→ **Document text**:

Monday, May 01, 2017
Every Day until June 17, 2017

New Haven Museum: “Road Trip!”

114 Whitney Ave. New Haven 203-562-4183 www.newhavenmuseum.org

Hours:

    Tuesday – Friday: 10 a.m. – 5 p.m.
    Saturday – 12 – 5 p.m.
    Free 1st Sundays: 1-4 p.m. We are open to the public every first Sunday of the month free of charge.
    The Whitney Library is not open on Sundays.

Remember the excitement of piling into the car and heading out on the open road with family or friends? Whether you got your kicks on Route 66 or Connecticut clam shacks along Route 1, you’ll enjoy a journey through the New Haven Museum’s new exhibition, “Road Trip!” A celebration of the architecture, food and fun found on the byways and back roads of America, the adventure will run through June 17, 2017.

The “Road Trip!”  exhibition focuses on the joy of trading speed and convenience for the excitement of exploration and discovery of the unexpected. In the early 1900s, Americans took to the road in their cars even before a network of hard-surfaced roads existed. According to guest curator Mary M. Donohue, the fun of the great-American road trip is that the drive is often as important and memorable as the destination. “Road Trip!” includes vintage photos of quirky roadside attractions, souvenirs and mementos crowdsourced from Greater New Haven residents, artifacts from the Connecticut Historical Society, Museum of Connecticut History, the American Diner Museum, and even a 1960s-inspired, turquoise-and-white diner booth, specially built for the exhibit by the New England Seating Company. The exhibition opens to the public on Tuesday, November 22, 2016, and will run through June 17, 2017.

The exhibition is anchored by large-scale photos from Richard Longstreth’s book, “Road Trip: Roadside America, From Custard’s Last Stand to the Wigwam Restaurant,” which served as inspiration for the exhibition. The architectural historian and historic preservationist notes, “My primary concern in photographing the roadside landscape was documentary—to provide a long-term record of places that would soon disappear.” Traveling over 60,000 miles during the 1970s, with the interstate highway system in its final stages of construction, Longstreth raced against time to document the “mom and pop” motels, diners, gas stations and oddball amusements that beckoned along the way. Roadside architecture wasn’t validated as a topic worthy of scholarly study at the time, but he believed that its day would come. His dedication to providing a lasting record of these highway attractions that served motorists from the 1920s to the late 1960s shines through the photographs chosen for this exhibition.

→ **Entries shown**:
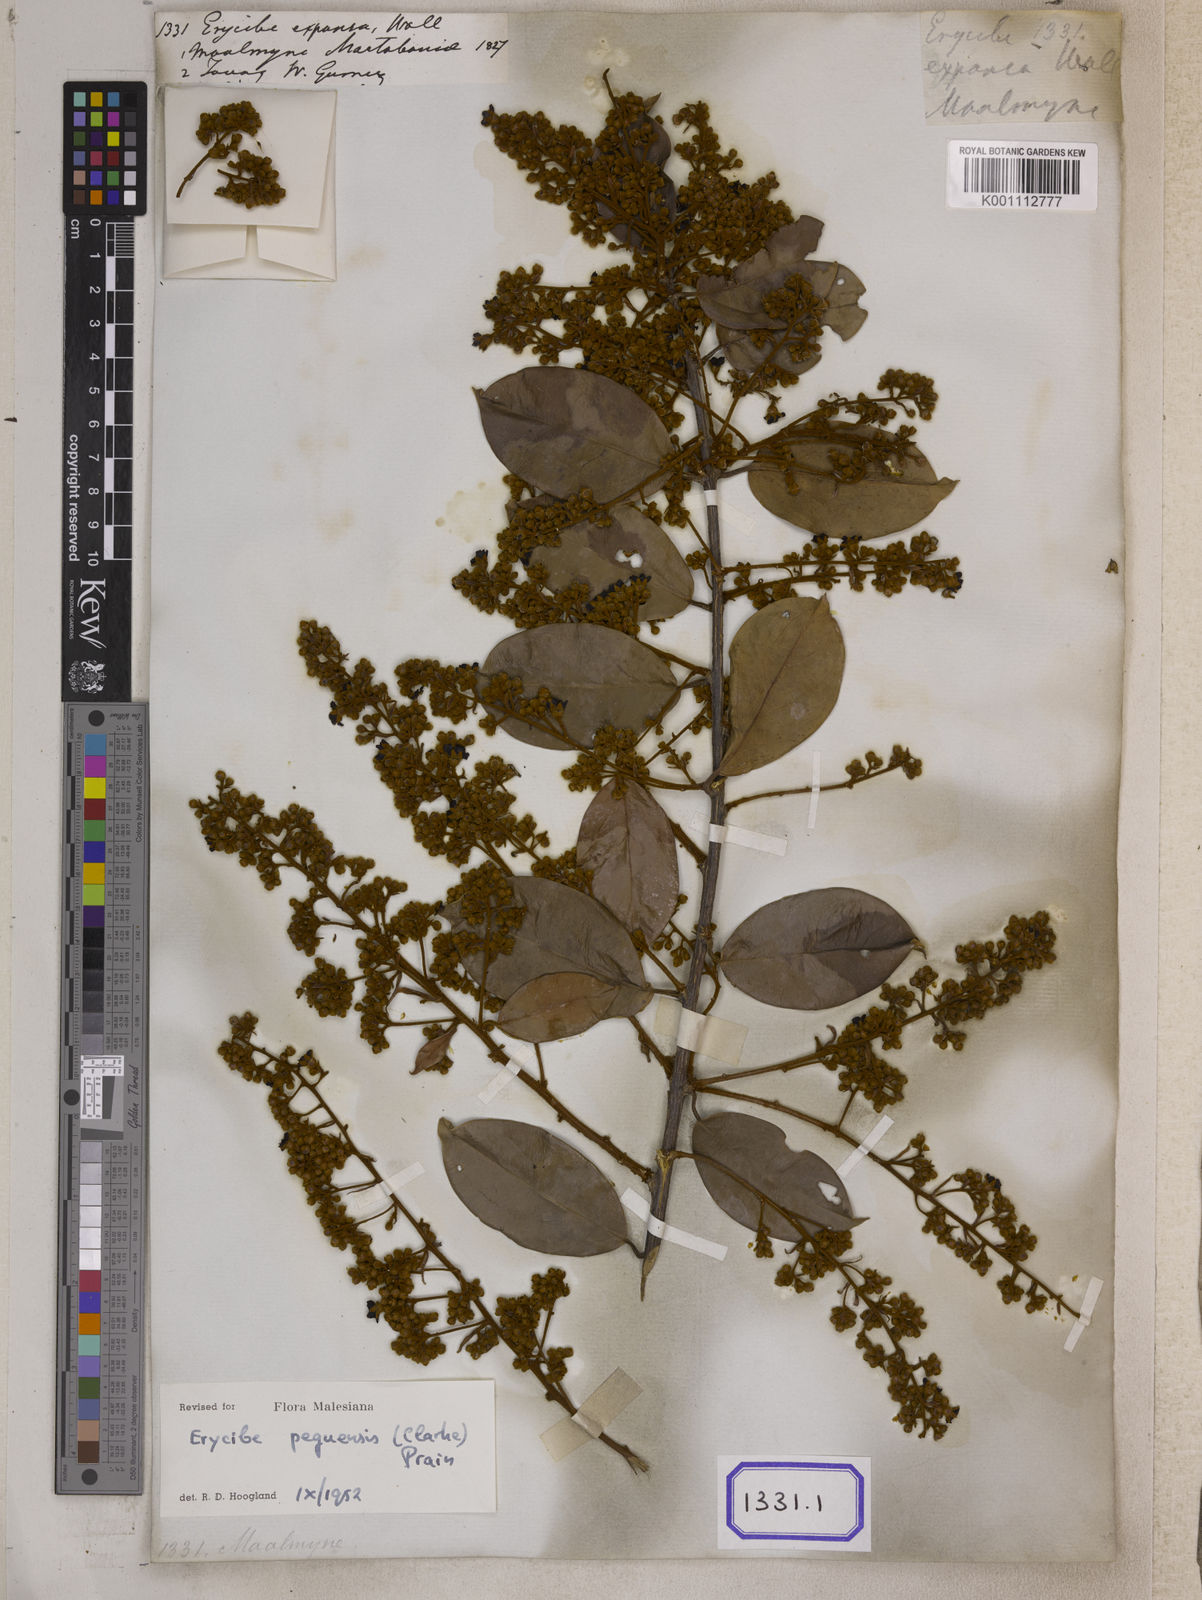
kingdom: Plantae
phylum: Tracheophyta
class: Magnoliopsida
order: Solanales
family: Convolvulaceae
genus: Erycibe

--

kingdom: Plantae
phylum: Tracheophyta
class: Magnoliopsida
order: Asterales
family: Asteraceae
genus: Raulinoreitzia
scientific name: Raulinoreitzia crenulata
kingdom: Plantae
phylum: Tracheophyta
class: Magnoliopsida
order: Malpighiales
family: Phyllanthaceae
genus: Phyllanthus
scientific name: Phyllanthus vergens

→ **Set task 1**: In the Road Trip exhibition page, quote the passage from "Tuesday – Friday: 10" up to and including "adventure will run through June 17, 2017.".
→ **Set task 2**: According to the Road Trip exhibition page, why did Longstreth photograph the roadside landscape? Answer in one to three sentences.
→ **Set task 3**: Who built the 1960s-inspired diner booth in the Road Trip exhibition page?
Work only from the Road Trip exhibition page.

→ **Full answer 1**:
Tuesday – Friday: 10 a.m. – 5 p.m.
    Saturday – 12 – 5 p.m.
    Free 1st Sundays: 1-4 p.m. We are open to the public every first Sunday of the month free of charge.
    The Whitney Library is not open on Sundays.

Remember the excitement of piling into the car and heading out on the open road with family or friends? Whether you got your kicks on Route 66 or Connecticut clam shacks along Route 1, you’ll enjoy a journey through the New Haven Museum’s new exhibition, “Road Trip!” A celebration of the architecture, food and fun found on the byways and back roads of America, the adventure will run through June 17, 2017.

→ **Full answer 2**: His main concern was documentary: he wanted to provide a long-term record of places that would soon disappear. With the interstate highway system in its final stages of construction during the 1970s, he raced against time to document the "mom and pop" motels, diners, gas stations and amusements along the way.

→ **Full answer 3**: The New England Seating Company built it specially for the exhibit.